> **DATA TO USE**:

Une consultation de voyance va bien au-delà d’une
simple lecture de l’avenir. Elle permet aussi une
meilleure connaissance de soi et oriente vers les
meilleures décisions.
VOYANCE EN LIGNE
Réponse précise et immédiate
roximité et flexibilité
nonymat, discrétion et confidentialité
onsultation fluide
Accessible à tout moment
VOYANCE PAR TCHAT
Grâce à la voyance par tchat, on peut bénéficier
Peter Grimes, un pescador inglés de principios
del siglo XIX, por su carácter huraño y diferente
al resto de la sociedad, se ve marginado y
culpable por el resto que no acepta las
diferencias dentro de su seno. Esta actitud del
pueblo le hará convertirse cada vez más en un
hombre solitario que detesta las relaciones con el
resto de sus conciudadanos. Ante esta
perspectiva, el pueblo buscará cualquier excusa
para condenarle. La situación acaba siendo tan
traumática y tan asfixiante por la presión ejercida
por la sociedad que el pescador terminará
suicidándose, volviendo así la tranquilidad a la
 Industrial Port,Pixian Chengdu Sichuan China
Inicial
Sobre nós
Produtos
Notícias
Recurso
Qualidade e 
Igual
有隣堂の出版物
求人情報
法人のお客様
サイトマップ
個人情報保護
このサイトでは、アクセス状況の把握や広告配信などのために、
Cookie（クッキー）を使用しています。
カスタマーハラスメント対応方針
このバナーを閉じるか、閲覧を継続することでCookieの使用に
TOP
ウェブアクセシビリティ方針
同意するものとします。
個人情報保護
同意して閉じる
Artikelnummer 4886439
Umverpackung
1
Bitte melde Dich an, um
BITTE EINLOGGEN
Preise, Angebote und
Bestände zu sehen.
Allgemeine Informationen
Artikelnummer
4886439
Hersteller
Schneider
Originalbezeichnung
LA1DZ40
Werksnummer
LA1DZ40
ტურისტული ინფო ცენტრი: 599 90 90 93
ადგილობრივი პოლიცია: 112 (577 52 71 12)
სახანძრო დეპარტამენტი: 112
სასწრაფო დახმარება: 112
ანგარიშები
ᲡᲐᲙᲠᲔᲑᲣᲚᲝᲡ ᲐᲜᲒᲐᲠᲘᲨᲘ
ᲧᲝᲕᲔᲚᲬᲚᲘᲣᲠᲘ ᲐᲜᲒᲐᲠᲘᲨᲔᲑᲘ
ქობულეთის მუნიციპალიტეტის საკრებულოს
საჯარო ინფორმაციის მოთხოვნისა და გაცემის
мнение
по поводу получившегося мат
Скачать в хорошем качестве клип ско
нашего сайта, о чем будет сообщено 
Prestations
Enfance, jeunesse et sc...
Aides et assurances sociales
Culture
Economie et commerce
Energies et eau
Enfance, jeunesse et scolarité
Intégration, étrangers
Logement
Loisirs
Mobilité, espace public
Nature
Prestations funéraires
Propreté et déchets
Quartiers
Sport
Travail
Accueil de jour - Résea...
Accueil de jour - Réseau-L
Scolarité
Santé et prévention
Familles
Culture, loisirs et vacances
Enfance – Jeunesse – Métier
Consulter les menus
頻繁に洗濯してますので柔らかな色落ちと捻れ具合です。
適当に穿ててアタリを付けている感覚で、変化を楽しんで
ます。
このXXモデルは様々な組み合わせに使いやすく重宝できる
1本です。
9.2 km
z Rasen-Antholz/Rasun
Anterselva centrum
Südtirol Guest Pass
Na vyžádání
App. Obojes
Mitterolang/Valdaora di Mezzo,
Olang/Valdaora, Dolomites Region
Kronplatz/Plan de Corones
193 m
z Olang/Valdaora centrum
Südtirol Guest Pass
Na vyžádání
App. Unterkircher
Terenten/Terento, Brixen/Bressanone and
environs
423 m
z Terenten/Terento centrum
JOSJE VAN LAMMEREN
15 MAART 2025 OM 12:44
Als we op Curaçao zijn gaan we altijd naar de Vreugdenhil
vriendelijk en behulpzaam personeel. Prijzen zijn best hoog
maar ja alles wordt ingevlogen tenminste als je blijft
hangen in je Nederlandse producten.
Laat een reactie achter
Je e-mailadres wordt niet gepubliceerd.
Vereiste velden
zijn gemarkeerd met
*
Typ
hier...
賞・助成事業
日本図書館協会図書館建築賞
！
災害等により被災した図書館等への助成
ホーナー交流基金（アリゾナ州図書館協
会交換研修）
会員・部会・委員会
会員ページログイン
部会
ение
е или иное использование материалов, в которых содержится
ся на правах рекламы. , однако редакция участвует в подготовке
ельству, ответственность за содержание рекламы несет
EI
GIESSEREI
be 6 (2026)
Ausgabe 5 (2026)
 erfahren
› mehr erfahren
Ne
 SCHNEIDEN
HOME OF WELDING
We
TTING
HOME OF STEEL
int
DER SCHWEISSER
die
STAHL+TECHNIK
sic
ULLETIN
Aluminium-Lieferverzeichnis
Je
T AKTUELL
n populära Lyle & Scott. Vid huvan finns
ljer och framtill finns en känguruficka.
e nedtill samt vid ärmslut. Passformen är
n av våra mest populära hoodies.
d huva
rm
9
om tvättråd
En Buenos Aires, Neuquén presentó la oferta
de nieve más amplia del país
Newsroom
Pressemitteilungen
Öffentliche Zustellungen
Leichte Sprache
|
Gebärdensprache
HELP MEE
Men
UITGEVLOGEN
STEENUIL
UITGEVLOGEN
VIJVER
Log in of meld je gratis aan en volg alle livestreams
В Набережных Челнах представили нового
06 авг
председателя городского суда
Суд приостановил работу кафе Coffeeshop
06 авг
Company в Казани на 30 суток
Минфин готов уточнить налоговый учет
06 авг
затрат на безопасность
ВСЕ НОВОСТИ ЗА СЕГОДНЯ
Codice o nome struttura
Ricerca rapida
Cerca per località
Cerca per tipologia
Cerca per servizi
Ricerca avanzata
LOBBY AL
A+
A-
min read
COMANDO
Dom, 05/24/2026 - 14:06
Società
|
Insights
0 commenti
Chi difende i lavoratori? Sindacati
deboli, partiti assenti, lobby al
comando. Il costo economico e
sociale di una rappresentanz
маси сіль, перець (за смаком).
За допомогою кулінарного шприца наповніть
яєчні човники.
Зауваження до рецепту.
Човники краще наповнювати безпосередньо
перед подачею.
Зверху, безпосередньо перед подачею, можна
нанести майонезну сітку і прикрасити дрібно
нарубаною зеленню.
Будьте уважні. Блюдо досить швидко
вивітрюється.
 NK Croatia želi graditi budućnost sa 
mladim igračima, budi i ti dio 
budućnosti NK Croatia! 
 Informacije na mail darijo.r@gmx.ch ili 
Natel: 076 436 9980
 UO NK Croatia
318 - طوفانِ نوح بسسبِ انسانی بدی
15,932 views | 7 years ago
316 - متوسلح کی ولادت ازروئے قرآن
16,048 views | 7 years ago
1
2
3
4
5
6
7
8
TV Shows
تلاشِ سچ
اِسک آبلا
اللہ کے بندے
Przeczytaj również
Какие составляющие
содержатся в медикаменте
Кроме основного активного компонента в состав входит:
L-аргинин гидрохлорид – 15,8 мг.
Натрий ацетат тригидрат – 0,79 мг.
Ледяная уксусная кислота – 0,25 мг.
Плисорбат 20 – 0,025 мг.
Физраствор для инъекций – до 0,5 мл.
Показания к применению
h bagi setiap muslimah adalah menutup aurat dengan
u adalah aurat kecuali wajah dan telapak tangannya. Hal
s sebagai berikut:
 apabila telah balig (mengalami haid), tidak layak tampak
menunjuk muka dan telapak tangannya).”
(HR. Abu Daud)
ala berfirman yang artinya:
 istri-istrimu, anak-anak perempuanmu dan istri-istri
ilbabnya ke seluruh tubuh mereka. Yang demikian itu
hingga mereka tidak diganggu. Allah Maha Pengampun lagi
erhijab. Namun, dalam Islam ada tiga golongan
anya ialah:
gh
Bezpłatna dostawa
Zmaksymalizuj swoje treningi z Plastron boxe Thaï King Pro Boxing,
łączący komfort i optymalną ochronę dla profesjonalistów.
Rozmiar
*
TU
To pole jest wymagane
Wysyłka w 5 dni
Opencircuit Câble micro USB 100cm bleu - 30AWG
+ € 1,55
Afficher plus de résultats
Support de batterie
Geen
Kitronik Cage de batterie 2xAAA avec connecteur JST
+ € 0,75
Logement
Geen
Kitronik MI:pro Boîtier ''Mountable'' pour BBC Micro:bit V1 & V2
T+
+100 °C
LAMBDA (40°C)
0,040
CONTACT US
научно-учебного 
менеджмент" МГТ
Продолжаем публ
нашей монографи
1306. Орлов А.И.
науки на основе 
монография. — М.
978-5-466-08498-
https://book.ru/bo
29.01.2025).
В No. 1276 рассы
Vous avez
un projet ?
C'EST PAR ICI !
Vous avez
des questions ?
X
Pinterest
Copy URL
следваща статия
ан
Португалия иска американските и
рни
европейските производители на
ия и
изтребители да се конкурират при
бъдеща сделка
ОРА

> **PROMPT**:
Filter the entries and copy each line with "batterie".

> **EXERCISE ANSWER**:
Support de batterie
Kitronik Cage de batterie 2xAAA avec connecteur JST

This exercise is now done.